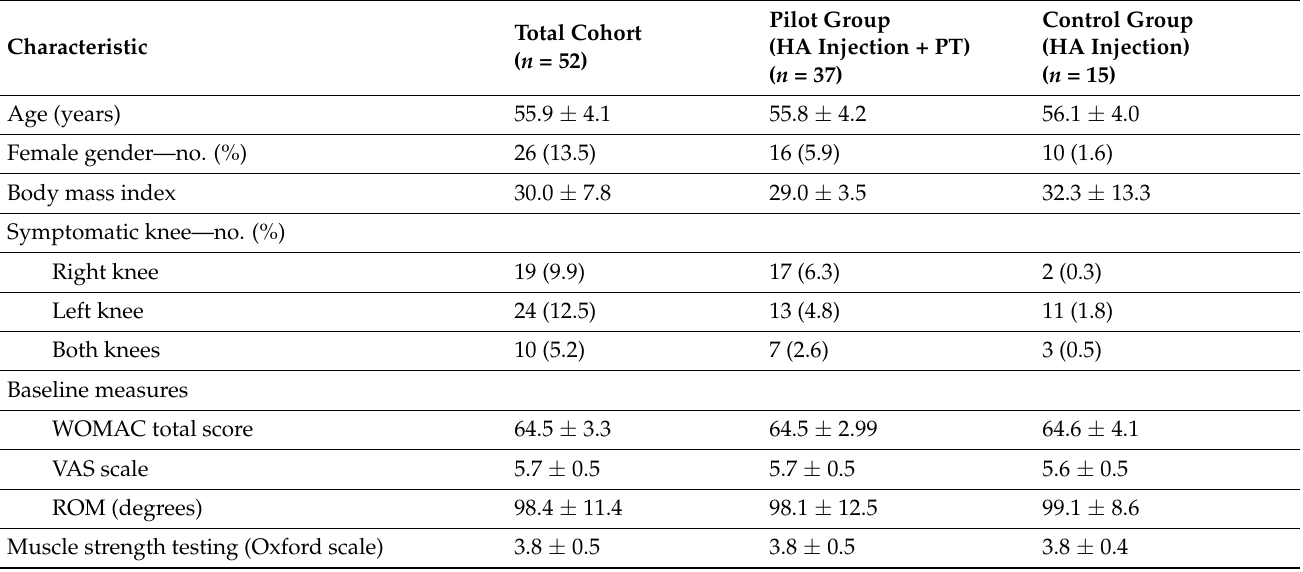
Table 1. Baseline characteristics of the patients *.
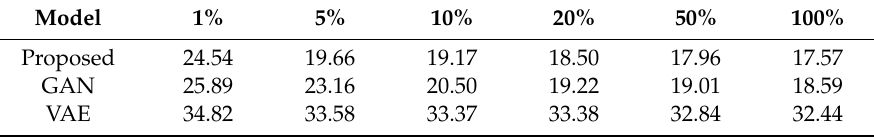
Table 7. FD001 RMSE Unsupervised Feature Learning—Random Labeling Intervals.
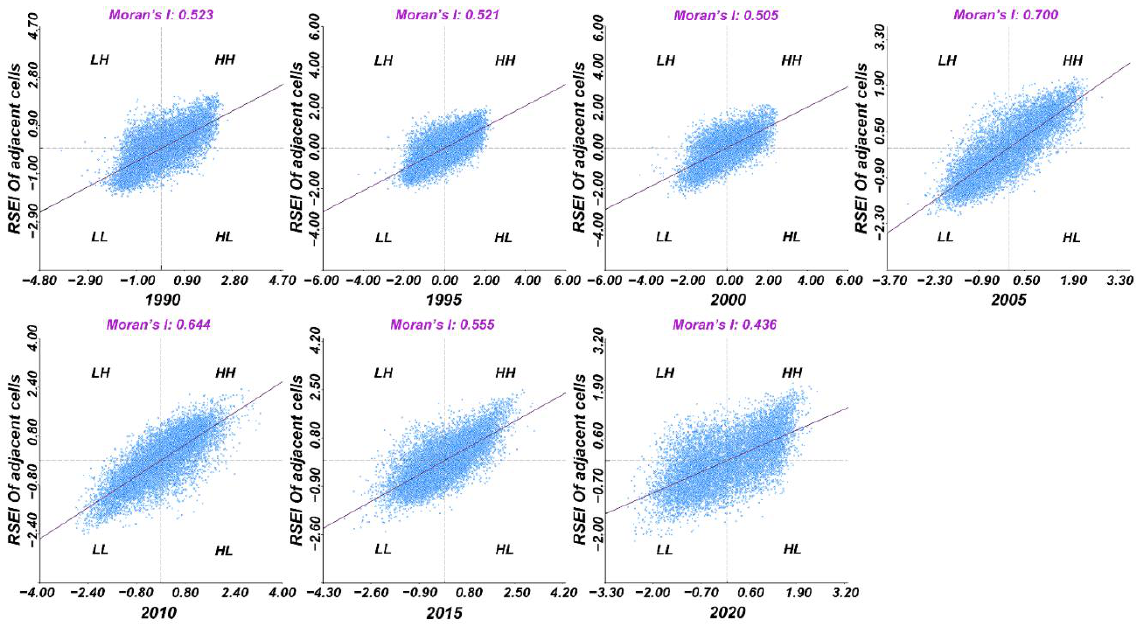
Figure 5. 3-D Scatterplot illustrate the relationships between WET, NDVI, LST, NDBSI, and RSEI. ( a ) The relationship among RSEI, NDVI and WET; ( b ) The relationship among RSEI, NDBSI, and LST.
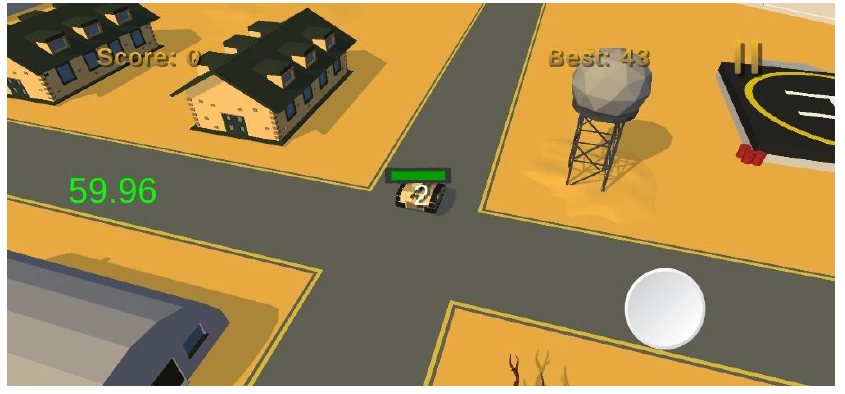
Figure 14. Beginning of the optimized version of the game.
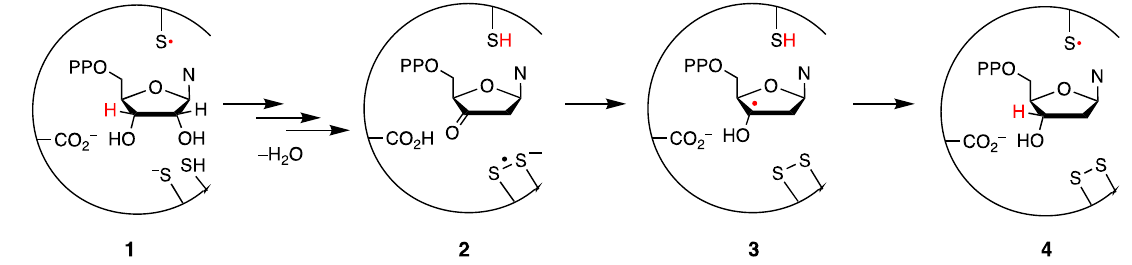
Figure 1. The transformation of ribonucleotides into 2 ′ -ribonucleotides by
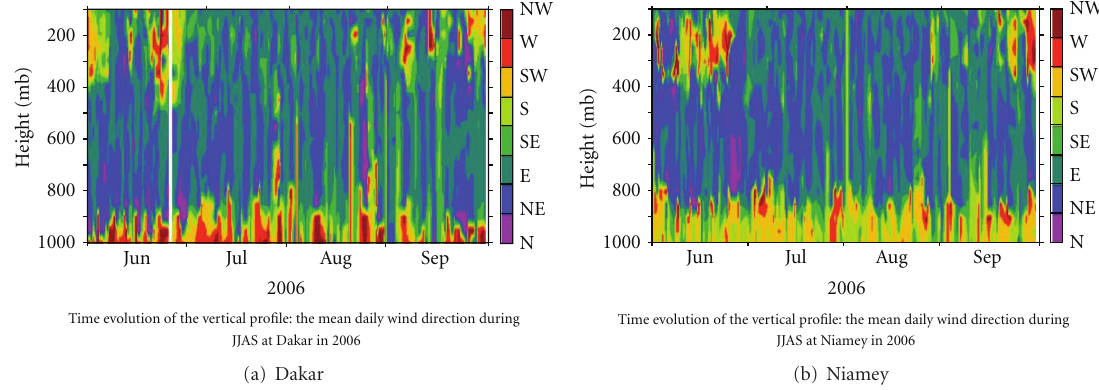
Figure 8: Daily wind direction profiles in Dakar and Niamey at 0000 UTC and 1200 UTC of JJAS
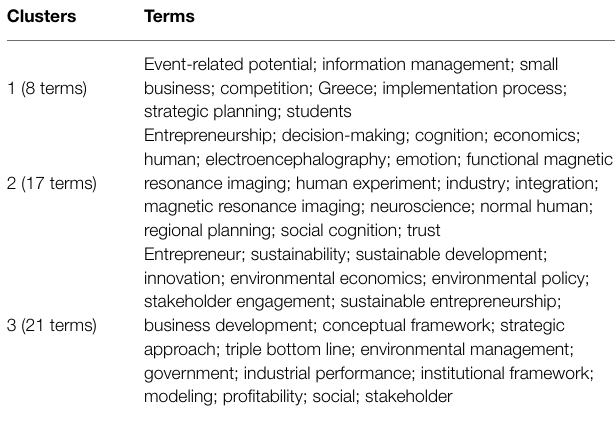
TABLE 7 | Knowledge community clusters in the field of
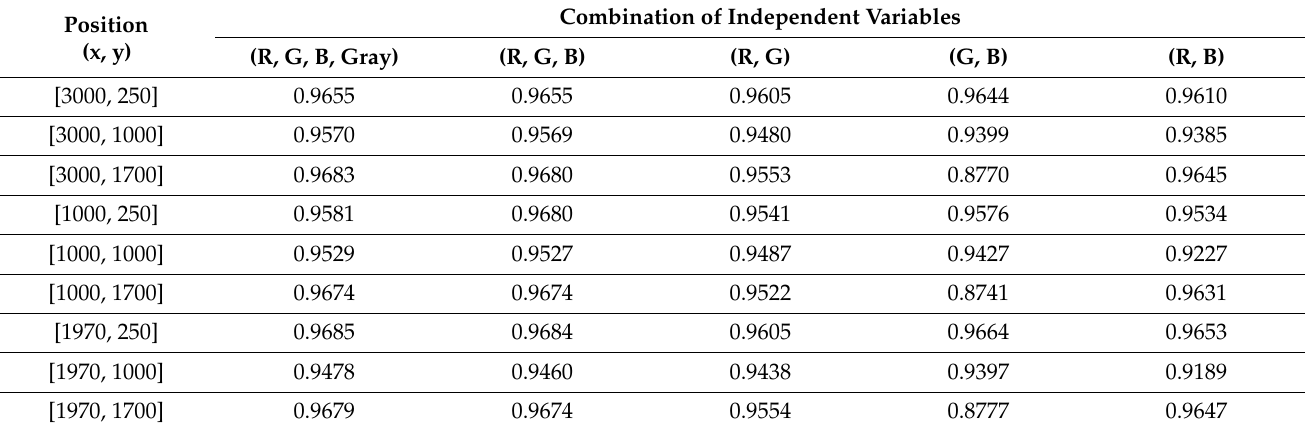
Table 1. Adjusted R-squared values of the developed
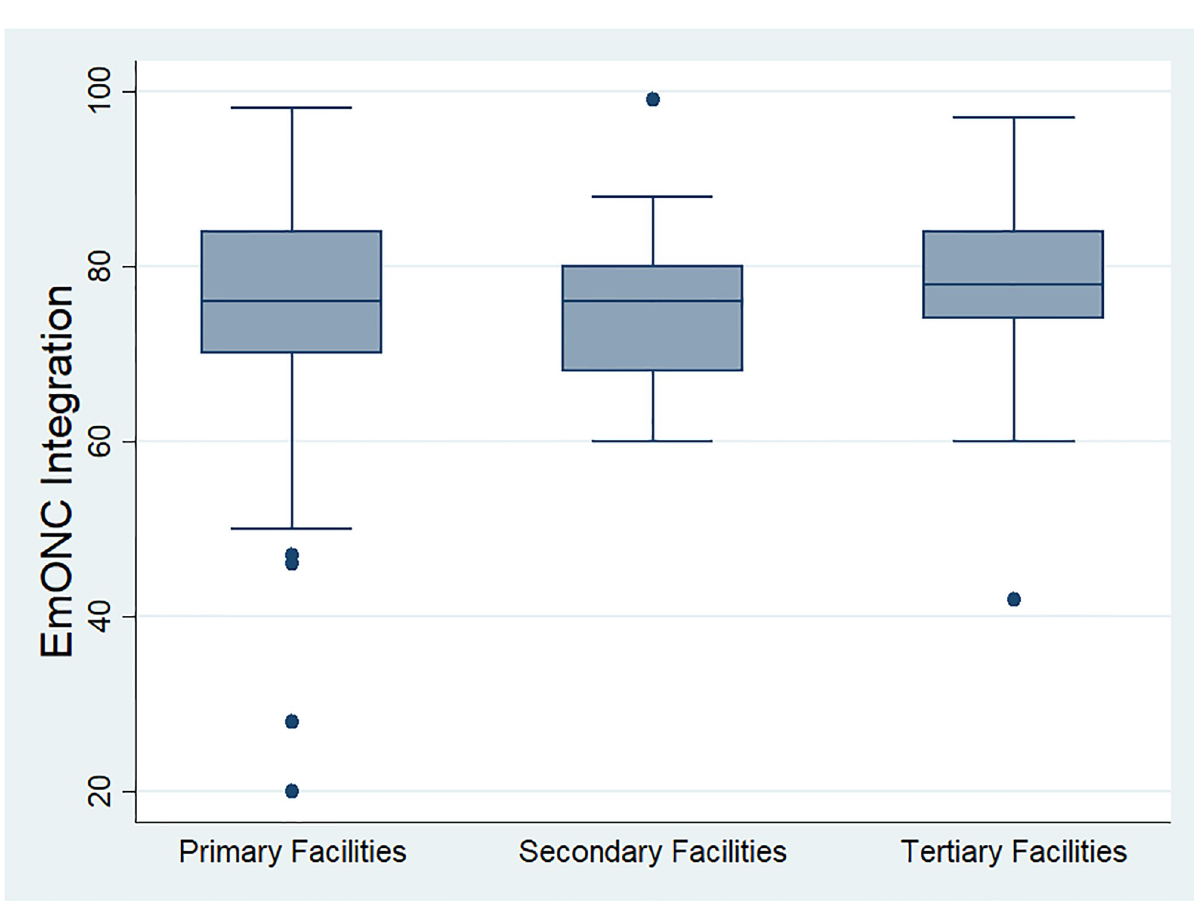
Fig 1. Integration of EmONC by the level of healthcare facility.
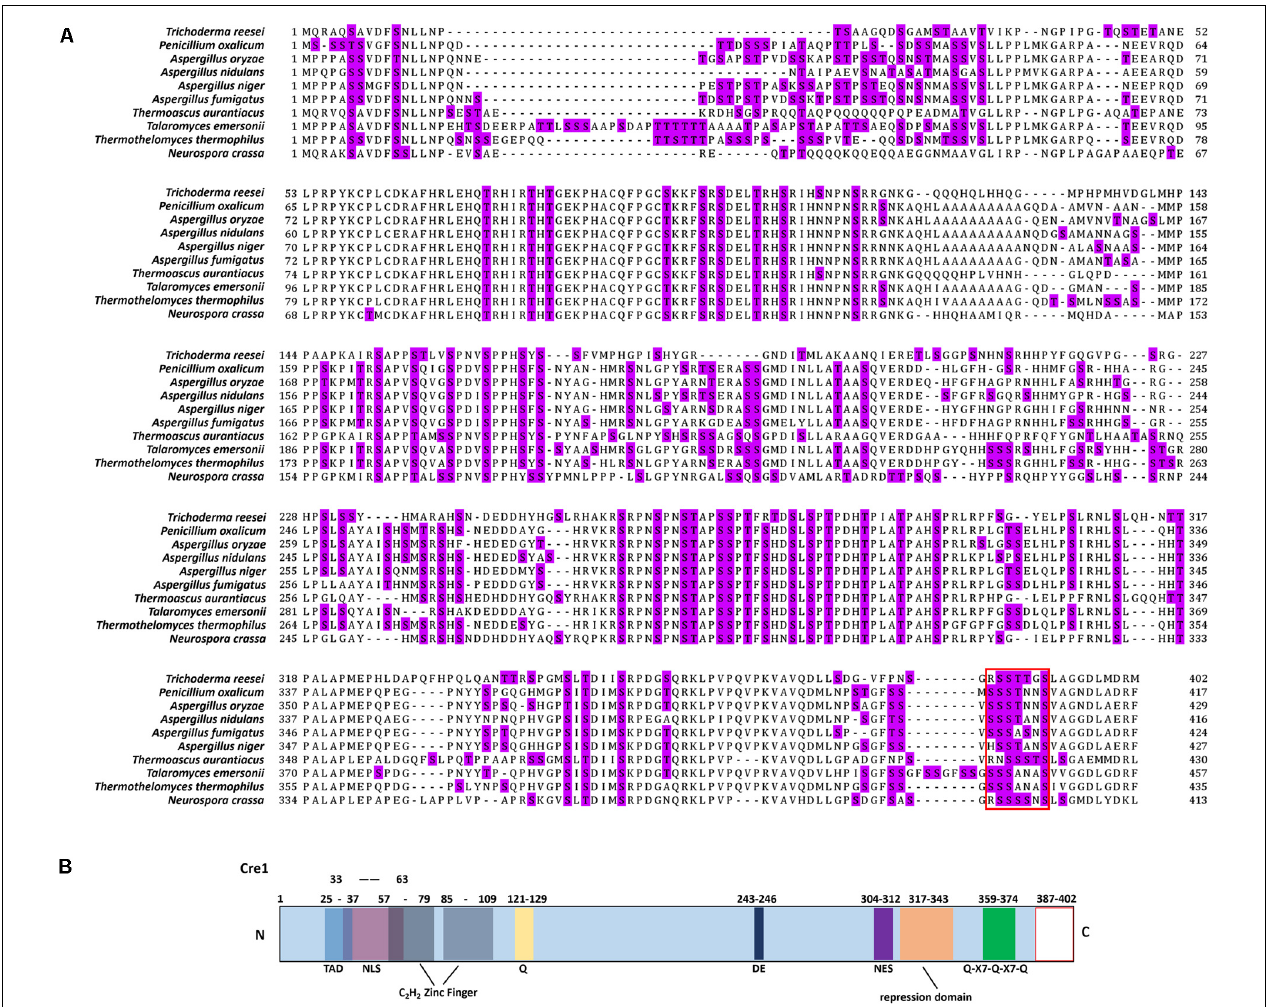
FIGURE 1 | Amino acid sequence alignments of Cre1/CreA and in silico domain prediction of Cre1. (A) Amino acid sequence alignments of Cre1/CreA from Trichoderma reesei , Penicillium oxalicum , Aspergillus oryzae , Aspergillus nidulans , Aspergillus fumigatus , Aspergillus niger , Thermoascus aurantiacus , Talaromyces emersonii , Thermothelomyces thermophilus , and Neurospora crassa ; S/T phosphorylation sites are highlighted; (B) in silico domain prediction of Cre1. Numbers indicate the amino acid (aa) positions and colored boxes indicate identified C 2 H 2 zink finger domains (gray); pink, nuclear localization signal (NLS); light blue, transactivation domain (TAD); yellow, glutamine (Q); dark blue, aspartic (D) and glutamic (E) acids; green, Q-X7- Q-X7-Q; violet, nuclear export signal (NES); orange, repression domain; blank, C-terminus of Cre1/CreA. The putative domains of Cre1were predicted by a number of in silico prediction tools and alignment algorithms alignment algorithms as described in the section “Materials and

===============

● What to work on: Write out exactly the lines from the line holding "Figure 8: Daily" through the last line of the records above, inclusive, and nothing more. Leave out the pictures.

● Output for this task:
Figure 8: Daily wind direction profiles in Dakar and Niamey at 0000 UTC and 1200 UTC of JJAS
TABLE 7 | Knowledge community clusters in the field of
Table 1. Adjusted R-squared values of the developed
Fig 1. Integration of EmONC by the level of healthcare facility.
FIGURE 1 | Amino acid sequence alignments of Cre1/CreA and in silico domain prediction of Cre1. (A) Amino acid sequence alignments of Cre1/CreA from Trichoderma reesei , Penicillium oxalicum , Aspergillus oryzae , Aspergillus nidulans , Aspergillus fumigatus , Aspergillus niger , Thermoascus aurantiacus , Talaromyces emersonii , Thermothelomyces thermophilus , and Neurospora crassa ; S/T phosphorylation sites are highlighted; (B) in silico domain prediction of Cre1. Numbers indicate the amino acid (aa) positions and colored boxes indicate identified C 2 H 2 zink finger domains (gray); pink, nuclear localization signal (NLS); light blue, transactivation domain (TAD); yellow, glutamine (Q); dark blue, aspartic (D) and glutamic (E) acids; green, Q-X7- Q-X7-Q; violet, nuclear export signal (NES); orange, repression domain; blank, C-terminus of Cre1/CreA. The putative domains of Cre1were predicted by a number of in silico prediction tools and alignment algorithms alignment algorithms as described in the section “Materials and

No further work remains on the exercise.